Friday, February 17, 2006

My Daughter's Sweater

My daughter is grown now -turning 18 in a couple of weeks. And she's out on her own, doing a dental tech program in California. The Pilot and I have decided to rename her Tooth Pick, and My Pilot somehow thinks he'll not only get away with that, but also with calling her TP for short...I just don't think he'll be able to make this new moniker stick.

Anyway, it was my daughter who brought me back to knitting. I learned when I was small, but never learned any of the basics that make knitting really work - how to form an untwisted stitch, what the order of operations is, how to read a pattern. I mostly grabbed needles from my mother's basket and yarn from a stale smelling bag of acrylic that a sweet friend had brought over for us to play with. Then I poked and twisted and "invented" my own stitches and made some swatches. Then I put it all away for many years. Until, grown up, I bought my own needles and some slightly stale smelling acrylic and decided I would teach myself to knit. I found a Better Homes and Gardens Complete Guide to Needlework, which had a chapter (a whole chapter - imagine!) on knitting, and determined that I would need to make large swatches of every stitch pattern in the book before I could embark upon following a pattern for an actual garment. So swatch I did, in all manner of very lovely textured stitch patterns, which were rendered ever so much more textured by my habit of always knitting into the back loop. I made it through a few torturous 8x8 and 12x12 inch squares in my sticky, grabby faux wool, retired the whole mess to a free canvas tote bag acquired at some convention somewhere, and stuffed the bag into a box, where it stayed for several different moves about the country.

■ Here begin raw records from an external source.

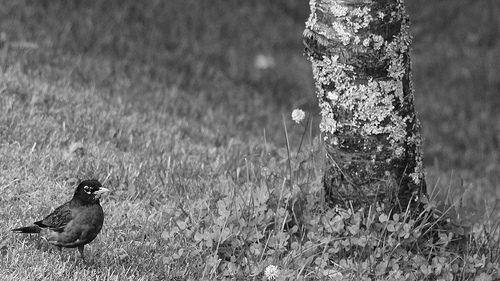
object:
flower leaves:
[218, 210, 233, 216]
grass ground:
[0, 0, 498, 279]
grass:
[1, 1, 484, 278]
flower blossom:
[289, 107, 307, 124]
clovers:
[396, 224, 416, 241]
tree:
[300, 0, 430, 233]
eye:
[84, 185, 92, 194]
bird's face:
[79, 179, 111, 197]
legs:
[76, 246, 86, 258]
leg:
[57, 247, 67, 264]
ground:
[2, 0, 499, 280]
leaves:
[473, 272, 494, 280]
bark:
[300, 0, 430, 222]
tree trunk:
[299, 0, 438, 241]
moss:
[329, 7, 347, 18]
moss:
[391, 148, 405, 157]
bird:
[10, 180, 109, 266]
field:
[0, 0, 500, 280]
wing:
[33, 210, 75, 227]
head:
[72, 177, 107, 202]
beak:
[94, 186, 109, 195]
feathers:
[14, 224, 45, 230]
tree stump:
[302, 0, 440, 237]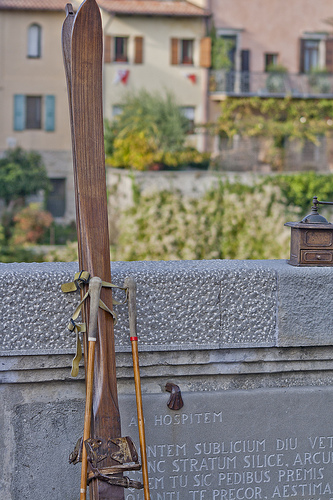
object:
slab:
[3, 261, 331, 498]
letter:
[213, 408, 224, 426]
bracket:
[162, 382, 184, 412]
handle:
[125, 280, 150, 499]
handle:
[75, 276, 101, 499]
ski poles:
[122, 284, 149, 500]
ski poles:
[75, 272, 101, 500]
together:
[57, 0, 124, 494]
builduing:
[205, 5, 329, 264]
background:
[1, 1, 329, 267]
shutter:
[45, 95, 57, 134]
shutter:
[12, 93, 27, 130]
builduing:
[2, 5, 211, 260]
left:
[0, 6, 212, 270]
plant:
[207, 96, 333, 148]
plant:
[280, 171, 332, 217]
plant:
[0, 137, 55, 198]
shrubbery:
[114, 181, 285, 260]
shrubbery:
[104, 94, 208, 167]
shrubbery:
[12, 202, 52, 242]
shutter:
[200, 34, 212, 69]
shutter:
[169, 38, 179, 65]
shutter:
[134, 35, 144, 65]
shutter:
[104, 34, 112, 62]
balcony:
[210, 71, 332, 100]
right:
[205, 0, 332, 291]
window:
[112, 34, 129, 63]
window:
[180, 39, 195, 65]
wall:
[111, 166, 289, 260]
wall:
[108, 17, 209, 169]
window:
[24, 94, 42, 132]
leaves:
[131, 180, 142, 202]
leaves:
[160, 82, 174, 102]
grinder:
[286, 196, 332, 266]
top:
[2, 261, 330, 301]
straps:
[78, 432, 145, 491]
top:
[72, 0, 103, 49]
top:
[63, 2, 75, 54]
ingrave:
[133, 417, 333, 500]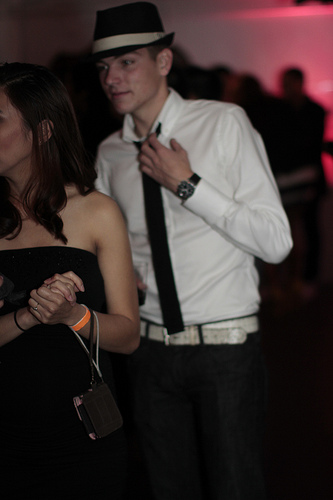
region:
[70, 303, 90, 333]
orange club sticker bracelet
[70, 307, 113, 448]
cell phone hanging from girl's wrist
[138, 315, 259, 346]
large white belt on boy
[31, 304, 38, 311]
ring on girl's finger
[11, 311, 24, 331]
black rubber band around girl's wrist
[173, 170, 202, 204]
large black watch on man's hand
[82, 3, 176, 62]
black fedora hat with white band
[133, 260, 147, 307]
beverage in boy's hand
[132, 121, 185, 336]
black tie around boy's neck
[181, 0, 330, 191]
sihouette of crowd in front of pink light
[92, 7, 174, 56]
brown and tan trilby hat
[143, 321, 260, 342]
white leather belt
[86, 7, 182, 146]
young man in fedora hat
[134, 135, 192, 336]
long skinny black neck tie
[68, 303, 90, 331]
a bright orange bracelet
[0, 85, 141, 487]
young woman in night club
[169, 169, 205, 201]
black analog wrist watch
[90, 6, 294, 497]
young man wearing white shirt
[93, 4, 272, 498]
young man in semi-formal attire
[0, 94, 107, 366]
young woman in black dress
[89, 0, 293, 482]
boy wearing white shirt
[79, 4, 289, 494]
boy wearing white belt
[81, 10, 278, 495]
boy wearing black hat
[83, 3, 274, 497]
boy wearing denim jeans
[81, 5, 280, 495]
boy wearing black tie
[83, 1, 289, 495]
boy wearing wrist watch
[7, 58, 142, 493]
girl wearing orange bracelet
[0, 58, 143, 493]
girl wearing black dress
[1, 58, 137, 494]
girl wearing metal ring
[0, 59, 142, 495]
girl has brown hair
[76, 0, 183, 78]
black and white fedora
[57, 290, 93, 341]
bright orange wrist band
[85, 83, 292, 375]
white button down dress shirt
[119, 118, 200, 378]
long black neck tie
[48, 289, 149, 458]
small black wristlet purse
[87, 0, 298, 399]
young thin white male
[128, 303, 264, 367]
shiny white leather belt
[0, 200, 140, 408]
strapless black women's top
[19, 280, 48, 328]
silver ring on left ring finger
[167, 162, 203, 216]
large face men's wristwatch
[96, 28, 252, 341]
boy having fun at school dance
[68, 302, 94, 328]
orange wrist band for entrance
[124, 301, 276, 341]
white belt on young man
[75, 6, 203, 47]
hat on top of boy's head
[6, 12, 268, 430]
couple having fun at school dance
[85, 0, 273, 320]
boy having fun at dance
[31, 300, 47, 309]
ring on girl's finger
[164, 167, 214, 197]
watch on boy's wrist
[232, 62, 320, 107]
other people dancing in background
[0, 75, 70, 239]
half of girl's face at dance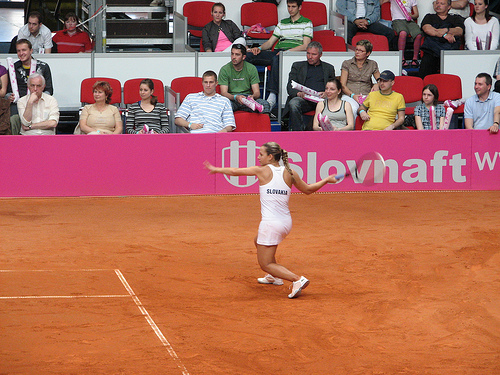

Fast forward to last summer, when my daughter left home to begin her very own life. She was fine, doing well, happy. I was lonely, empty, sad. I decided to knit her a sweater. I'm not sure how, or why, this seemed like the thing to do, other than knitting for another gives the knitter a perfect opportunity to meditate and pray and weave love into every single stitch, twisted or not.

I chose a Crystal Palace pattern- the Waikiki Halter, really more of a racerback mockneck tank with a great shoulder-baring front. I picked a beautiful blue variegated thick and thin yarn, swatched it, and started knitting. My still-twisted stitches caused the body front and back to bias a bit, but I did learn to decrease (crudely), make buttonholes (one nice, one crude as I didn't knit to the end of the row and follow the buttonhole instructions from the beginning, but rather tried to reverse the buttonhole directions and insert the second buttonhole in the same row as the first), and stitch the thing together. Using backstitch or whipstitch, as I had no one to ask the proper method of. I mentioned to my daughter that I was making her a sweater, and she in turn mentioned said sweater to my mother, who apparently sort of snorted and said, "Bridget's making a sweater? What kind? When does she think it will ever be done?" I suppose, given my aborted attempts at knitting, sewing, and all manner of needle arts at which my mathematically precise mother excels, her response was not unexpected, and not unkind so much as just honest.

I did in fact finish that first, imperfect sweater, and my generous of spirit daughter called to tell me that she really liked it, it fit, and she even wore it in public. She could have simply been being kind, or she could have been genuine. At any rate, she asked (asked!!) me to make her another one.

Which leads us to this current sweater - from Vogue Knitting Summer 2005, Sweater Number 11, the cropped wrap front hoodie with a two-sided frost flowers lace band along the front edge.

Naturally, the specified yarn has been discontinued. And also naturally, I never use the specified yarn anyway. I chose a beautiful, glacial blue shade of Nashua Creative Focus Alpaca and Merino single ply. The yarn is so soft and lofty and lightweight, I think it will make a lovely beachy-type sweater for my girl. I knit up the simple stockinette back in no time at all, and began the front, which is actually a single long, shaped strip of fabric that gets folded in the middle to make both the left and right sides of the front. The Two Sided Frost Flowers lace pattern is a 34-stitch, 32 row pattern, with no free rows of plain old knit or purl. I learned, after getting as far as row 19 and frogging back three times that I am not much of a lace knitter. I like the sort of patterns that are actually patterns, with regular repeats and that allow for relatively simple reading of the knitting on the needles to determine what to do next. Frost Flowers offers none of those delicious aspects. So I gave up on that pattern. Instead, I'll substitute the most basic lattice mesh pattern on the 5 1/2" band and call it good. This simple pattern has a vague Chinoiserie feel to it, reminding me of some bamboo work on Deco-era Asian inspired textiles and furniture designs. It is visually airy, as the original Frost Flowers pattern is, doesn't curl, and best of all, goes quickly and will require only 20 stitches or so to achieve the necessary width. Quite speedy, indeed!

The pattern itself is thus:
Row 1 YO, k2tog, rep to end
Row 2 & 4 Purl
Row 3, SKP, yo, rep to end

So problem solved, and her sweater is likely to be finished in time for her birthday.

Hurray for me, and my problem solving abilities!